In Gaza und der Westbank war die Lage für Journalist*innen schon immer katastrophal. Sie wurden von den Machthabern, sowohl der Hamas als auch der Fatah, als Feinde betrachtet. Mit dem aktuellen Krieg habe sich ihre Situation extrem verschlechtert, so Duchrow. Das zeige allein die Tatsache, dass seit dessen Beginn mehr als 140 Journalist*innen getötet worden sind.
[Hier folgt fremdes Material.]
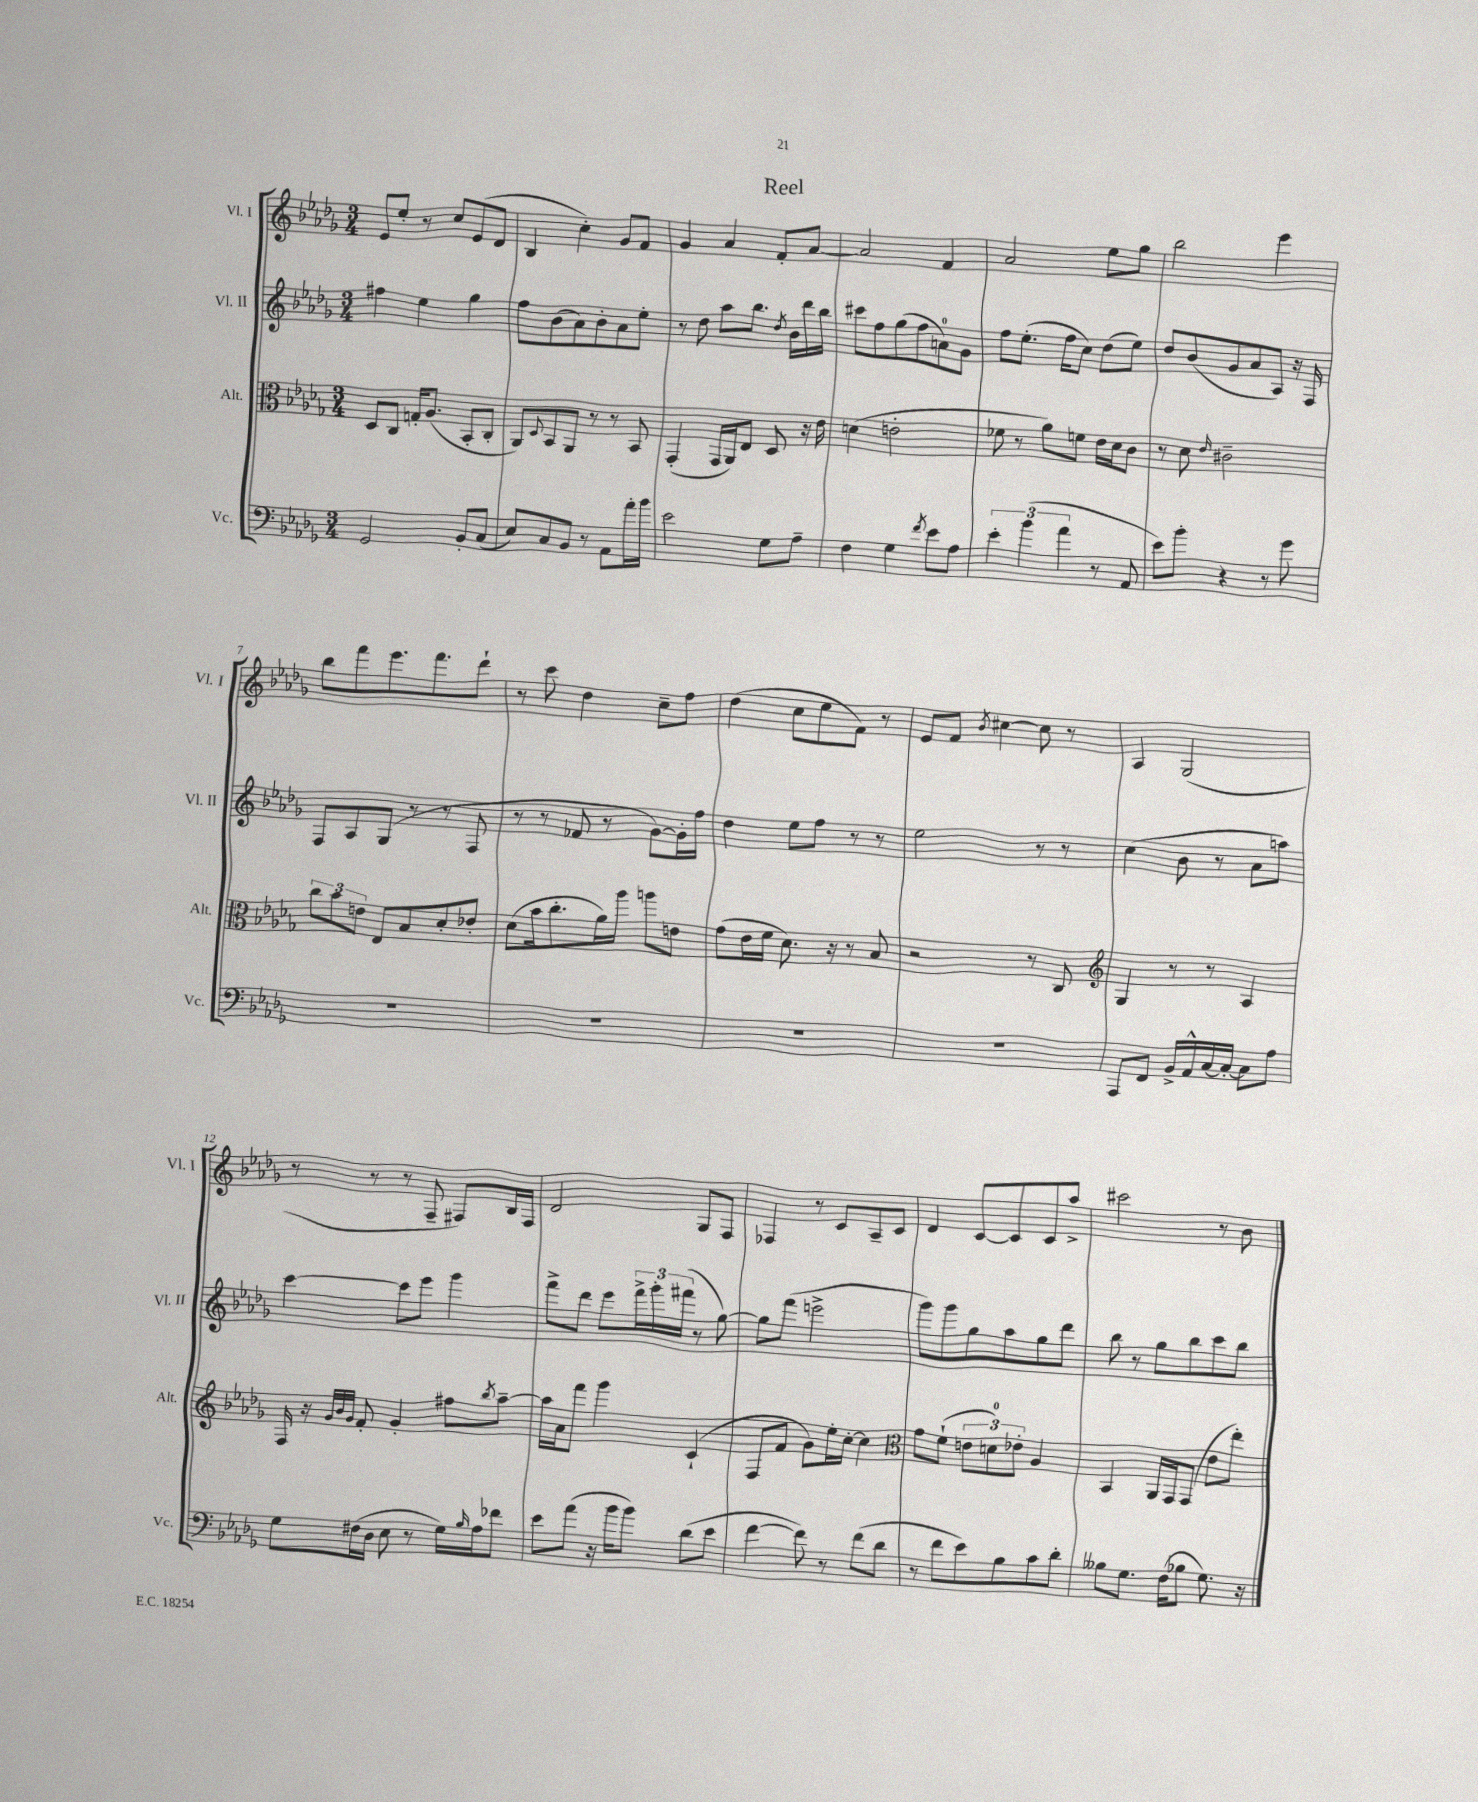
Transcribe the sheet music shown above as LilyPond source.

\header { title = "Reel" }
<<
\new StaffGroup <<
\new Staff = "s0" \with { instrumentName = "Vl. I" shortInstrumentName = "Vl. I" } {
    \clef treble \key des \major \numericTimeSignature \time 3/4
    ees'8 ees''8-. r8 c''8 ees'8( des'8 |
    bes4 c''4-.) ges'8 f'8 |
    ges'4 aes'4 f'8-. aes'8~ |
    aes'2 f'4 |
    aes'2 ees''8 ges''8 |
    bes''2 ees'''4 |
    bes''8 f'''8 ees'''8. f'''8. des'''8-! |
    r8 c'''8 des''4 c''8-- f''8 |
    des''4( c''8 ees''8 f'8) r8 |
    ees'8 f'8 \acciaccatura { bes'8 } cis''4~ cis''8 r8 |
    aes4 ges2( |
    r8 r8 r8 f8-- fis8) bes16 fis16 |
    des'2 ges8 f8 |
    fes4 r8 c'8 aes8-- c'8 |
    des'4 c'8~ c'8 c'8 aes''8-> |
    cis'''2 r8 bes'8 \bar "|." |
}
\new Staff = "s1" \with { instrumentName = "Vl. II" shortInstrumentName = "Vl. II" } {
    \clef treble \key des \major \numericTimeSignature \time 3/4
    fis''4 ees''4 ges''4 |
    f''8 bes'8( aes'8) bes'8-. aes'8 ees''8-. |
    r8 des''8 aes''8 bes''8. \acciaccatura { des''8 } bes'16 des'''16 bes''16 |
    cis'''8 f''8 ges''8( f''8 a'8-0) ges'8 |
    f''8 ees''8.-.( f''16 c''8) des''8( ees''8) |
    des''8 bes'8( ges'8 aes'8 aes8) r16 f16 |
    f8 aes8 ges8( r8 r8 f8 |
    r8 r8 fes'8 r8 ges'8~) ges'16-. f''16 |
    des''4 ees''8 f''8 r8 r8 |
    ees''2 r8 r8 |
    c''4( bes'8 r8 aes'8 a''8) |
    c'''4~ c'''8 ees'''8 ges'''4 |
    f'''8-> des'''8 ees'''8 \tuplet 3/2 { f'''16-> ges'''16-. fis'''16( } r8 ges''8~) |
    ges''8 f'''8( e'''2-> |
    ges'''8) ges'''8 ges''8 aes''8 ges''8 des'''8 |
    bes''8 r8 ges''8 bes''8 c'''8 bes''8 \bar "|." |
}
\new Staff = "s2" \with { instrumentName = "Alt." shortInstrumentName = "Alt." } {
    \clef alto \key des \major \numericTimeSignature \time 3/4
    des8 c8 g16-. aes8.( bes,8-. c8-. |
    aes,8) \appoggiatura { des8 } bes,8 aes,8 r8 r8 bes,8 |
    ges,4-.( ges,16 aes,16) ees8 des8 r16 ees'16 |
    d'4( e'2-. |
    fes'8 r8 aes'8) f'8 ees'16 des'16 c'8 |
    r8 des'8 \grace { ees'16 } cis'2-- |
    \tuplet 3/2 { c''8 bes'8 e'8 } ees8 bes8 des'8-. ees'8-. |
    des'8( bes'16 c''8.-. aes'16) aes''16 a''8 e'8 |
    ges'8( ees'16 f'16 des'8.) r16 r8 bes8 |
    r2 r8 c8 |
    \clef treble ges4 r8 r8 aes4 |
    f16 r16 \grace { ges'32 bes'32 ges'32 } f'8-. ges'4-. fis''8 \acciaccatura { bes''8 } aes''8~-- |
    aes''16 aes'16 f'''8 ges'''4 c'4-!( |
    f8 f'8 ges'8) ees''16-. c''16~-. c''4 |
    \clef alto ges'8 f'8-!( \tuplet 3/2 { e'8 d'8-0) ees'8-. } aes4 |
    bes,4 aes,16 ges,16 ges,8( ees'8 ees''8-.) \bar "|." |
}
\new Staff = "s3" \with { instrumentName = "Vc." shortInstrumentName = "Vc." } {
    \clef bass \key des \major \numericTimeSignature \time 3/4
    ges,2 bes,8-. c8( |
    ees8) c8 bes,8 r8 aes,8 aes'16-. bes'16 |
    ees'2 ges8 aes8-- |
    f4 ges4 \acciaccatura { f'8 } ees'8 aes8 |
    \tuplet 3/2 { ees'4-. bes'4( aes'4 } r8 aes,8 |
    ees'8) bes'8-. r4 r8 ges'8 |
    R2. |
    R2. |
    R2. |
    R2. |
    aes,,8 f,8 bes,16-> aes,16-^ c16~ c16~-. c8 aes8 |
    ges8 fis16( des16 ees8 r8 ges16) \grace { bes16 } aes16 fes'8 |
    ees'8 aes'8( r16 bes'16 bes'8) des'8( ees'8 |
    f'4~ f'8) r8 f'8( des'8 |
    r8 f'8 ees'8) bes8 c'8 des'8-. |
    beses8 ges8. f16( bes8 ges8.) r16 \bar "|." |
}
>>
>>
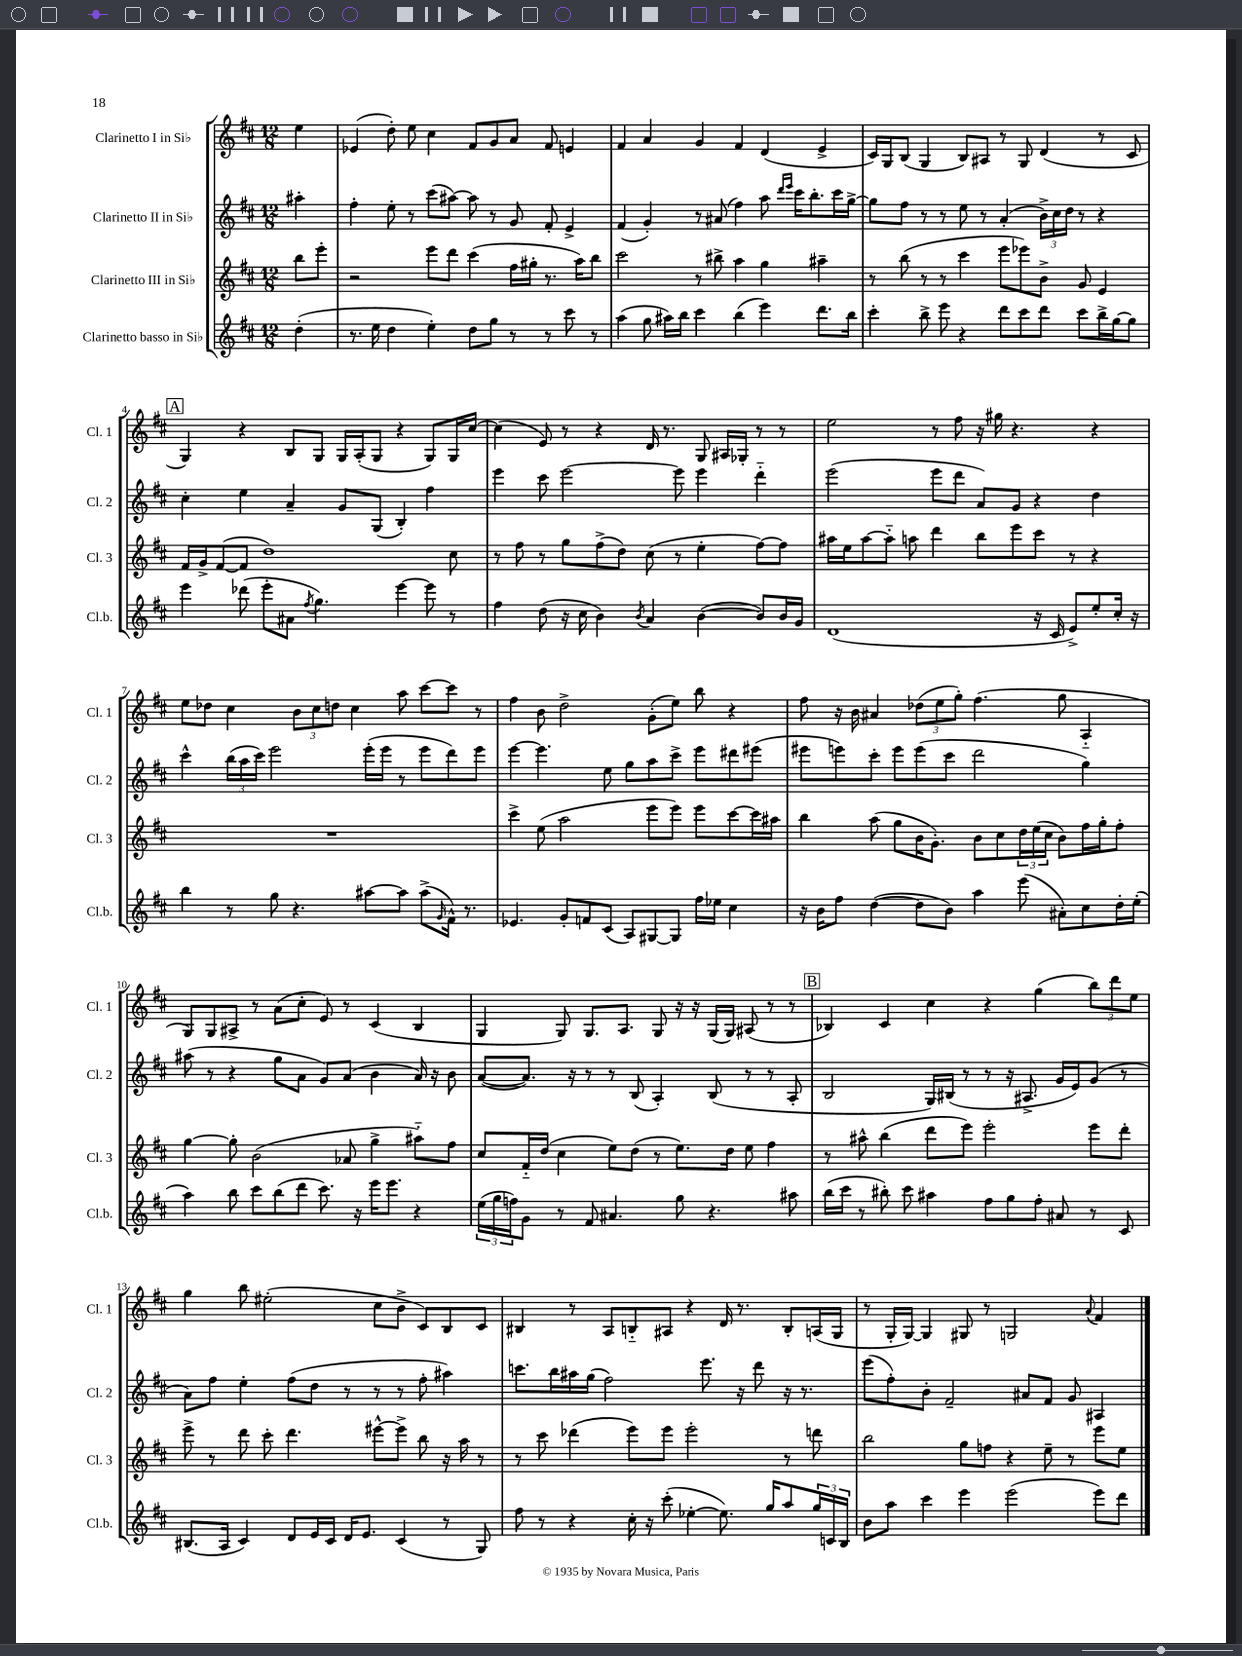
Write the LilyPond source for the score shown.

<<
\new StaffGroup <<
\new Staff = "s0" \with { instrumentName = "Clarinetto I in Sib" shortInstrumentName = "Cl. 1" } {
    \clef treble \key d \major \numericTimeSignature \time 12/8 \partial 4
    e''4 |
    ees'4( d''8-.) e''8 cis''4 fis'8 g'8 a'8 fis'8 e'4 |
    fis'4 a'4 g'4 fis'4 d'4( e'4-> |
    cis'16) g16 b8( g4 b8) ais8 r8 g8 d'4( r8 cis'8 |
    \mark \markup { \box "A" } g4) r4 b8 g8 g16 a16-.( g8 r4 g8) g16 cis''16~ |
    cis''4( e'8) r8 r4 d'16 r8. g8 ais16 ges16-. r8 r8 |
    e''2 r8 fis''8 r16 gis''16 r4. r4 |
    e''8 des''8 cis''4 \tuplet 3/2 { b'8 cis''8 d''8 } cis''4 a''8 cis'''8~ cis'''8 r8 |
    fis''4 b'8 d''2-> g'8-.( e''8) b''8 r4 |
    fis''8 r16 b'16 ais'4 \tuplet 3/2 { des''8( e''8 g''8-.) } fis''4.( g''8 a4-_ |
    g8) g8 ais8-> r8 a'8( cis''8-. e'8) r8 cis'4( b4 |
    g4 g8) g8. a8. g8 r16 r16 g16( g16) ais8( r8 r8 |
    \mark \markup { \box "B" } bes4) cis'4 cis''4 r4 g''4( \tuplet 3/2 { b''8) d'''8 e''8 } |
    g''4 b''8 eis''2-.( cis''8 b'8-> cis'8) b8 cis'8 |
    bis4 r8 a8 b8-_ ais8 r4 d'16 r8. b8-. a16( g16 |
    r8 g16-. g16~) g4 gis8 r8 g2 \appoggiatura { a'8 } fis'4 \bar "|." |
}
\new Staff = "s1" \with { instrumentName = "Clarinetto II in Sib" shortInstrumentName = "Cl. 2" } {
    \clef treble \key d \major \numericTimeSignature \time 12/8 \partial 4
    ais''4-. |
    fis''4-. e''8-. r8 cis'''8( ais''8~) ais''8 r8 g'8 fis'8-. e'4-> |
    fis'4( g'4-.) r8 ais'8( fis''4) a''8 \grace { d'''16 e'''16 } cis'''16 b''8.-. cis'''16 g''16~-> |
    g''8 fis''8 r8 r8 e''8 r8 a'4-.( \tuplet 3/2 { b'16->) cis''16 d''16 } r8 r4 |
    \mark \markup { \box "A" } cis''4-. e''4 a'4-- g'8 g8( b4-.) fis''4 |
    e'''4 cis'''8 e'''2~ e'''8 e'''4 d'''4-_ |
    e'''2( e'''8 d'''8 a'8) g'8 r4 d''4 |
    cis'''4-^ \tuplet 3/2 { b''16( a''16 cis'''16) } e'''2 e'''16-.( e'''16 r8 e'''8 d'''8) e'''8 |
    e'''4~ e'''4. e''8 g''8 a''8 cis'''8-> e'''8 dis'''8 eis'''8( |
    eis'''8 e'''8) cis'''8-. e'''8 e'''8( cis'''8 d'''2 g''4) |
    ais''8( r8 r4 g''8 a'8 g'8) a'8( b'4 a'16) r16 b'8 |
    a'8~( a'8.) r16 r8 r8 b8( a4-.) b8( r8 r8 a8-. |
    \mark \markup { \box "B" } b2 g16) bis16( r8 r8 r16 ais8.-> g'16 e'16) g'8( r8 |
    a'8) fis''8 e''4-. fis''8( d''8 r8 r8 r8 fis''8-. ais''4) |
    c'''8. b''16 ais''16 g''16( fis''2) e'''8. r16 d'''8 r16 r8. |
    e'''8( fis''8-.) b'8-. fis'2-- ais'8 fis'8 g'8 ais4 \bar "|." |
}
\new Staff = "s2" \with { instrumentName = "Clarinetto III in Sib" shortInstrumentName = "Cl. 3" } {
    \clef treble \key d \major \numericTimeSignature \time 12/8 \partial 4
    b''8 e'''8-. |
    r2 e'''8 d'''8 cis'''4( fis''16 gis''16-. r8. a''16) b''8 |
    cis'''2 r8 bis''8-> a''4 g''4 ais''4-- |
    r8 b''8( r8 r8 cis'''4 e'''8 ees'''8) b'8-> g'8 e'4 |
    \mark \markup { \box "A" } fis'16 g'16-> fis'8~( fis'8 d''1) cis''8 |
    r8 fis''8 r8 g''8 fis''8->( d''8) cis''8( r8 e''4-. fis''8~) fis''8 |
    ais''16 e''16 ais''8~ ais''8-_ a''8 d'''4 b''8 e'''8 cis'''8 r8 r4 |
    R1. |
    cis'''4-> e''8( a''2 e'''8 e'''8) e'''8 cis'''8~ cis'''16 ais''16 |
    b''4 a''8( g''8 b'16 g'8.-.) b'8 cis''8 \tuplet 3/2 { d''16 e''16( cis''16 } b'8) fis''16 g''16-. fis''8-. |
    g''4~ g''8-. b'2( aes'8 g''4-> ais''8-_) fis''8 |
    cis''8 fis'16-_ d''16( cis''4 e''8) d''8( r8 e''8.) d''16 e''8 fis''4 |
    \mark \markup { \box "B" } r8 ais''8-^ b''4( d'''8 e'''8) e'''2-. e'''8 d'''8-. |
    e'''8-> r8 d'''8 cis'''8-. d'''4. eis'''8~-^ eis'''8-> b''8 r16 a''16 r8 |
    r8 cis'''8 des'''4( e'''8) e'''8 e'''2-. r8 d'''8 |
    b''2 g''8 f''8 r4 e''8-- r8 e'''8 e''8 \bar "|." |
}
\new Staff = "s3" \with { instrumentName = "Clarinetto basso in Sib" shortInstrumentName = "Cl.b." } {
    \clef treble \key d \major \numericTimeSignature \time 12/8 \partial 4
    d''4-.( |
    r8. e''16 d''4 e''4-.) d''8 g''8 r8 r8 cis'''8 r8 |
    a''4( g''8 ais''16) b''16 cis'''4 b''4( e'''4) d'''8. b''16 |
    cis'''4-. b''8-> e'''8 r4 d'''8 cis'''8 d'''8 cis'''8 b''16-> g''16~ g''8 |
    \mark \markup { \box "A" } e'''4 des'''8( e'''8-. ais'8 \acciaccatura { fis''8 } g''4.) e'''4~ e'''8 r8 |
    fis''4 d''8( r16 cis''16 b'4) \acciaccatura { b'8 } a'4 b'4~( b'8) b'16 g'16 |
    d'1( r16 cis'16 e'8->) e''8-. cis''16-. r16 |
    b''4 r8 g''8 r4. ais''8~ ais''8 ais''8->( \grace { g'16 } fis'16-^) r8. |
    ees'4. g'8-. f'8 cis'8( a8) gis8~ gis8 fis''16 ees''16 cis''4 |
    r16 b'16 fis''8 d''4~( d''8 b'8) a''4 e'''8( ais'8-.) cis''8 d''16-. e''16-.( |
    a''4) b''8 cis'''8 b''8( d'''8 cis'''8.) r16 e'''16 e'''8. r4 |
    \tuplet 3/2 { e''16( g''16 f''16) } g'8 r8 fis'8 ais'4. g''8 r4. ais''8 |
    \mark \markup { \box "B" } b''16( cis'''16 r8 bis''8-.) cis'''8 ais''4 fis''8 g''8 fis''8-. ais'8 r8 cis'8 |
    bis8.( a16 cis'4) d'8 e'16 cis'16 d'16 e'8. cis'4( r8 g8) |
    fis''8 r8 r4 cis''16-. r16 cis'''8-.( ees''4~-. ees''8.) g''16 a''8 \tuplet 3/2 { g''16 c'16 b16 } |
    b'8 a''8 cis'''4 e'''4 e'''2( e'''8) d'''8 \bar "|." |
}
>>
>>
Duchow kritisierte auch das Verbot des arabischen Senders Al Jazeera in Israel. Die Kritik bedeute aber keineswegs, dass man mit dem Programm des Senders einverstanden sei, setzte sie hinzu. Doch Pressefreiheit ergebe nur Sinn, wenn es möglich ist, Meinungen zu verbreiten, mit denen man nicht einverstanden ist. Rechte Regierungen in aller Welt schränken die Pressefreiheit ein.

Darauf, dass in Israel aktuell zwei Parteien Teil der Regierung sind, die sich auf den Kahanisimus stützen, eine in Israel lange Zeit verbotene völkische Strömung, machte Deborah Feldman aufmerksam. Die aus den USA stammende jüdische Autorin kritisiert die israelische Regierung und ihre Kriegführung, aber auch die deutsche »Staatsräson« der bedingungslosen Solidarität mit Israel immer wieder scharf.

»Die rechtsradikale Regierung in Israel bekommt jedwede Unterstützung von der gesamten deutschen Parteienlandschaft«, sagte Feldman. Tatsächlich geriert sich gerade die AfD als Freundin Israels. Gleichwohl wurde in Feldmans Rede die Grenze zwischen notwendiger Kritik an der rechten israelischen Regierung und einer Infragestellung des Staates Israel nicht immer deutlich.

Während der Bundesverband der Deutschen Friedensgesellschaft/Vereinte KriegsdienstgegnerInnen zu den Organisationen gehört, die zur Demo aufgerufen hatte, distanzierte sich die Spitze ihres Berlin-Brandenburger Landesverbandes davon und zeigte sich gar »beschämt« von der Beteiligung der DFG/VK im Bund. »Der Aufruf benennt nicht die Kriegsursache: Den antisemitischen Terror gegen die Bevölkerung Israels«, begründete Sprecherin Toni Schmitz gegenüber »nd« dies. In seiner Stellungnahme unterstellt der DFG/VK-Landesverband den Aufrufenden gar »Israelhass«. Es fehlt darin indes jeder Hinweis auf die Politik der extrem rechten israelischen Regierung und israelische Kriegsverbrechen.